The following information defines the minimum memory requirements for connection statistics only:

•Global connection statistics: approximately 64 bytes.

•Protocol-specific statistics: multiply the number of configured protocols by 56 to determine the minimum memory requirement.

•Policy-target-protocol statistics: multiply the number of configured protocols and the number of targets for which the firewall policies are configured by 48 to determine the minimum memory requirement.

The following information defines the minimum memory requirements for URL filtering statistics only:

•Global URL filtering statistics: approximately 96 bytes.

•URL filtering server-specific statistics: multiply the number of configured URL filtering servers by 40 to determine the minimum memory requirement.

Information About Cisco IOS Firewall MIB

To use Cisco IOS Firewall MIBs to monitor firewall performance, you should understand the following concepts:

•Connection Statistics

•URL Filtering Statistics

Connection Statistics

Connection statistics are a record of the firewall traffic streams that have attempted to flow through the firewall system. Connection statistics can be displayed on a global basis (that is, an aggregate of all connection statistics for the entire router), protocol-specific basis, or a firewall-policy-specific basis. The Firewall can allow, drop, or deny the connection based on firewall policies and firewall resources.

Table 1 lists all supported connection statistics—global, protocol-specific¹ , or firewall-policy-specific² —that are available via SNMP.

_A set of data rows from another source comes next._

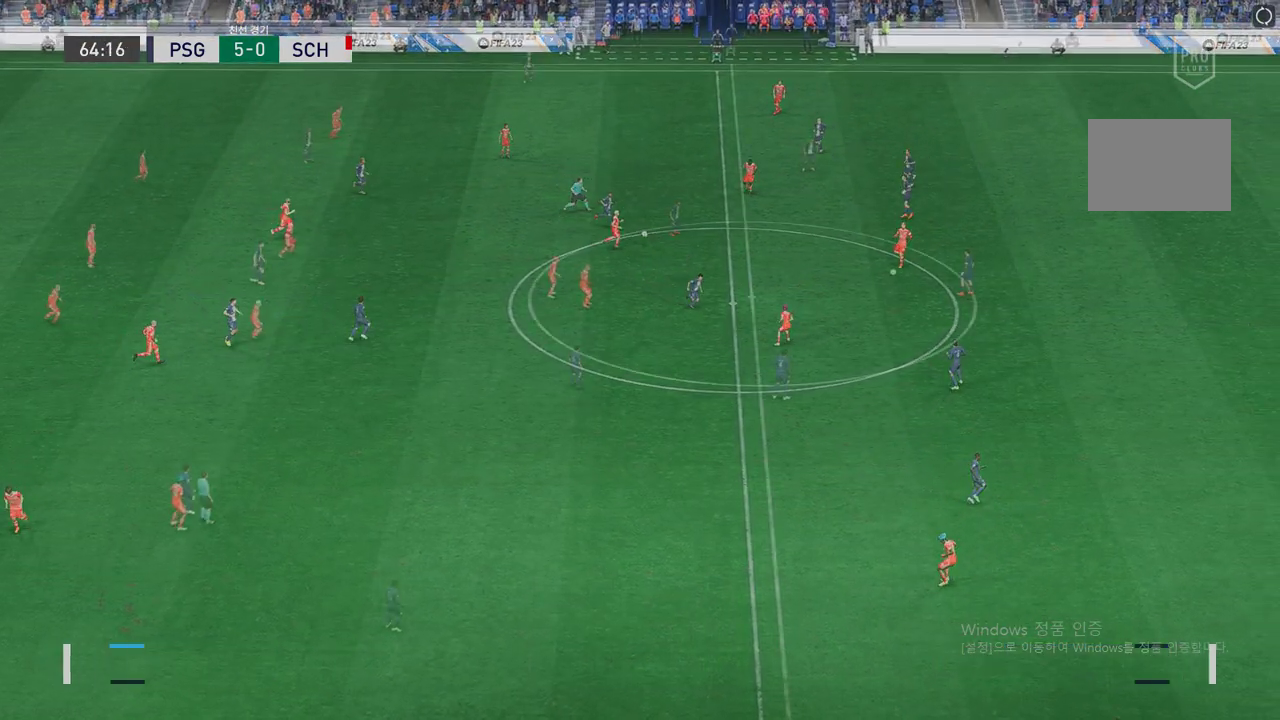
Gameplay with a controller (Xbox layout); each line is a JSON object with the inputs held at the frame after it. "events" lists button and stick changes between this image and that frame as [ms after this image, input, new state], when the widget could be followed in between. Not read: A L3 R3.
{"buttons": [], "left_stick": "center", "right_stick": "center", "events": [[469, "left_stick", "center"]]}
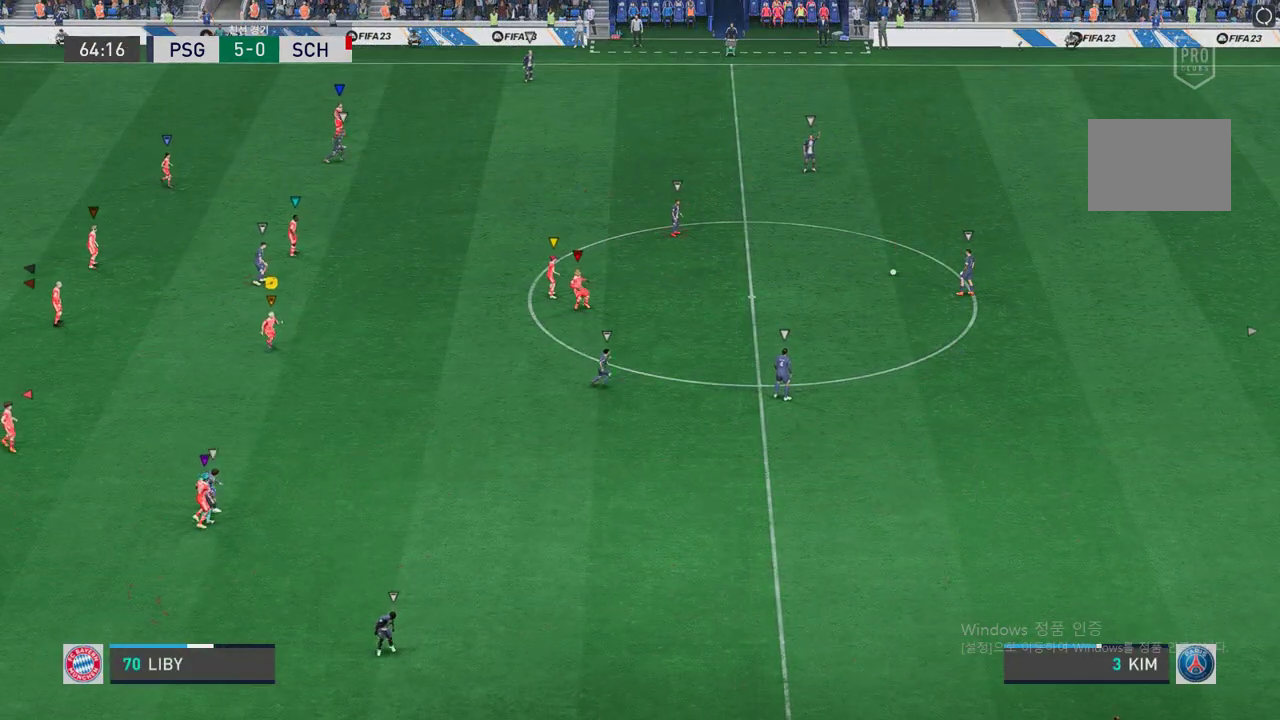
{"buttons": [], "left_stick": "up-right", "right_stick": "center", "events": [[151, "left_stick", "right"], [503, "left_stick", "up-right"]]}
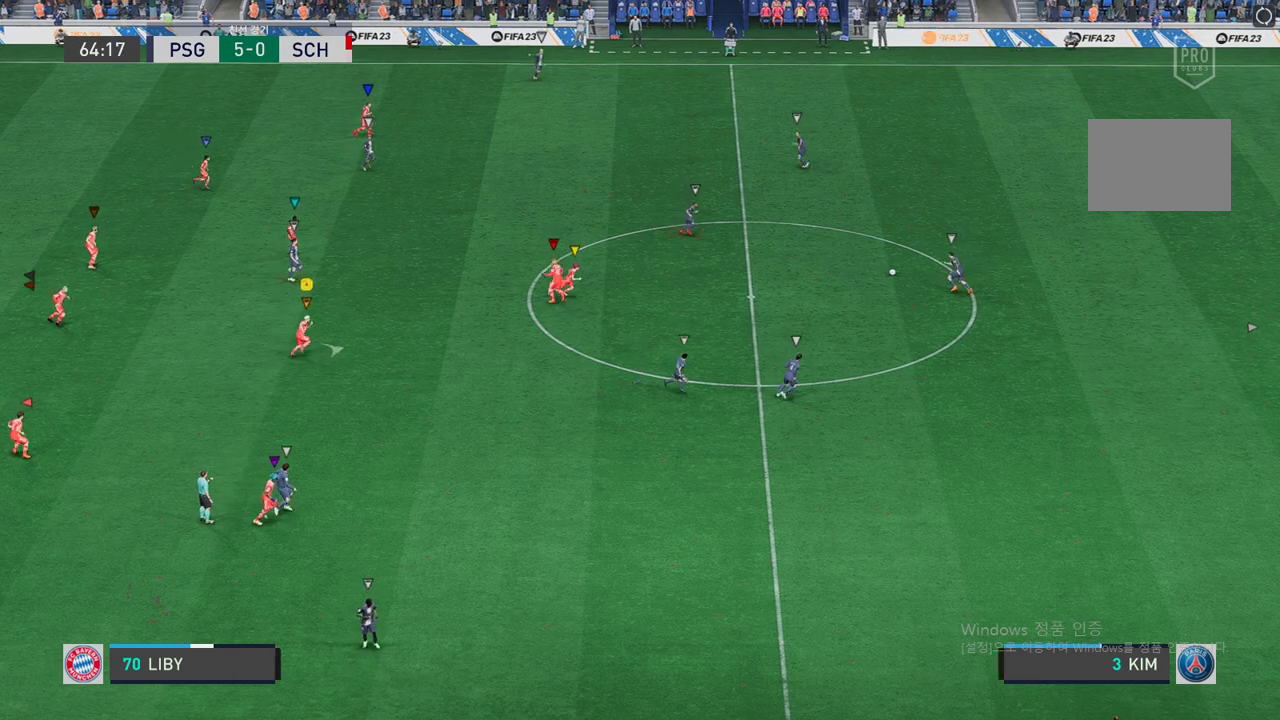
{"buttons": ["L2"], "left_stick": "up", "right_stick": "center", "events": [[268, "left_stick", "up"], [318, "L2", "down"]]}
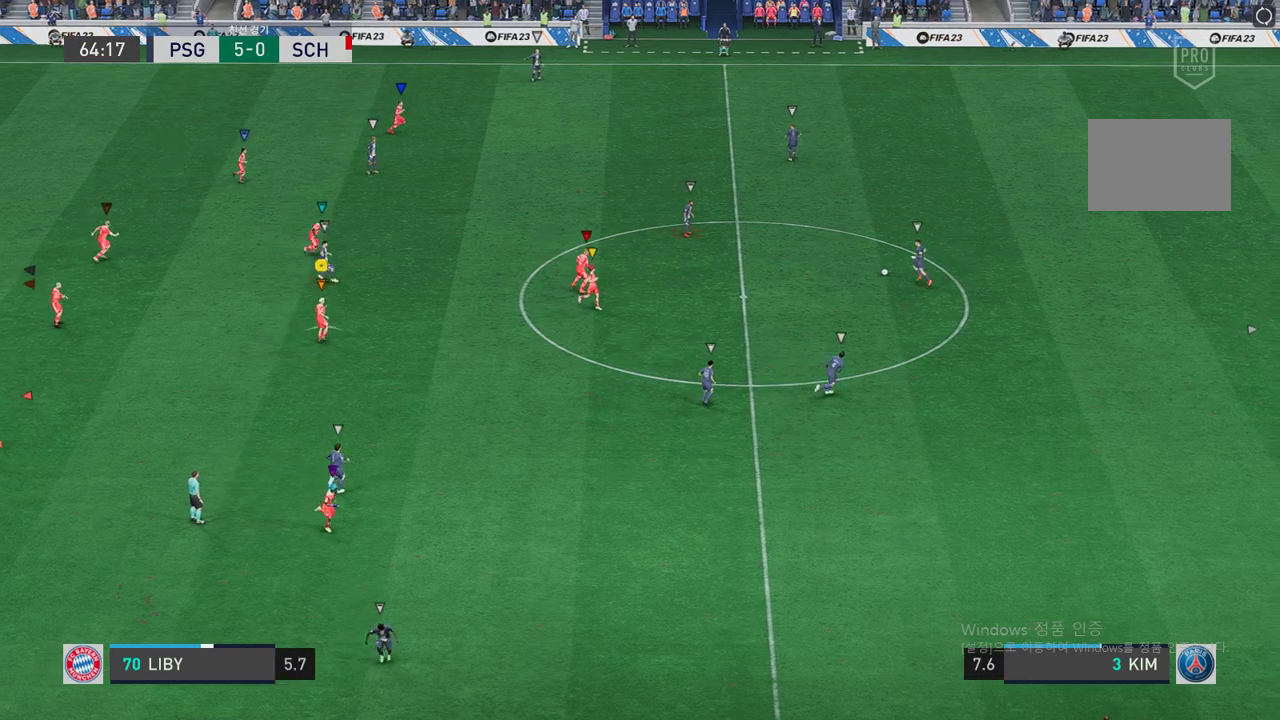
{"buttons": ["L2"], "left_stick": "right", "right_stick": "center", "events": [[17, "left_stick", "center"], [84, "L2", "up"], [235, "left_stick", "right"], [336, "left_stick", "up-right"], [369, "L2", "down"], [503, "left_stick", "right"]]}
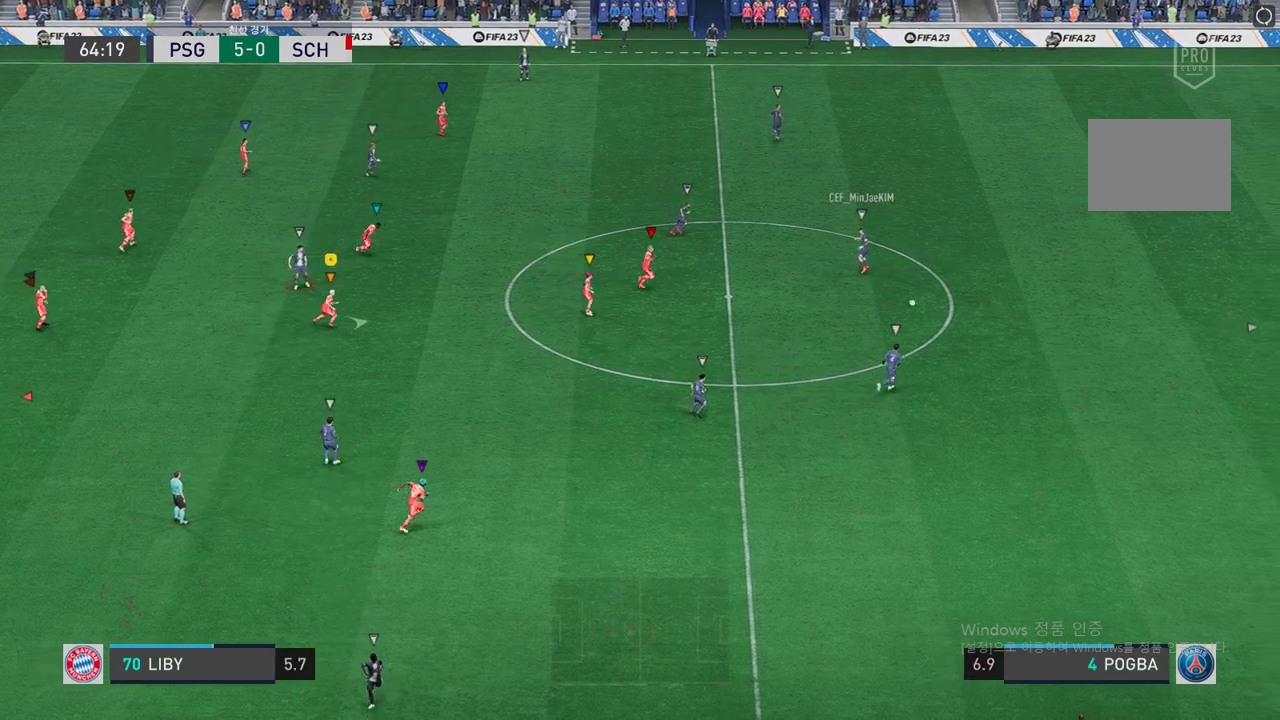
{"buttons": ["L2", "R2"], "left_stick": "down-right", "right_stick": "center", "events": [[134, "R2", "down"], [269, "left_stick", "down-right"]]}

Table 1 Connection Statistics 

Statistic Type	Connection Type	Description
•Global •Protocol-specific •Firewall-policy-specific	Aborted	Number of connections that were abnormally terminated after successful establishment
•Global •Protocol-specific •Firewall-policy-specific	Active	Number of connections that are currently active
•Global •Protocol-specific •Firewall-policy-specific	Attempted	Number of connection attempts sent to the firewall system
Global	Embryonic	Number of embryonic-application-layer connections
Global	Expired	Number of connections that were active but have since been terminated normally
•Global •Protocol-specific	Five-Minute Connection Rate	Number of connection attempts that were established per second, averaged over the last 300 seconds
•Global •Protocol-specific •Firewall-policy-specific	Half-Open	Number of connections that are currently in the process of being established (half-open)
•Global •Protocol-specific	One-Minute Connection Rate	Number of connection attempts that were establish per second, averaged over the last 60 seconds
•Global •Protocol-specific •Firewall-policy-specific	Policy Declined	Number of connection attempts that were declined due to application of a firewall security policy
•Global •Protocol-specific •Firewall-policy-specific	Resource Declined	Number of connection attempts that were declined due to firewall resource constraints

URL Filtering Statistics

URL Filtering feature provides an Internet management application that allows you to control web traffic for a given host or user on the basis of a specified security policy. URL filtering statistics include the status of distinct URL filtering servers that are configured on the firewall and the impact of the performance of the URL filtering servers on the latency and throughput of the firewall.

Table 2 and Table 3 list all supported URL filtering statistics—on a global basis or per server—that are available via SNMP.

Table 2 Global URL Filtering Statistics (across all servers) 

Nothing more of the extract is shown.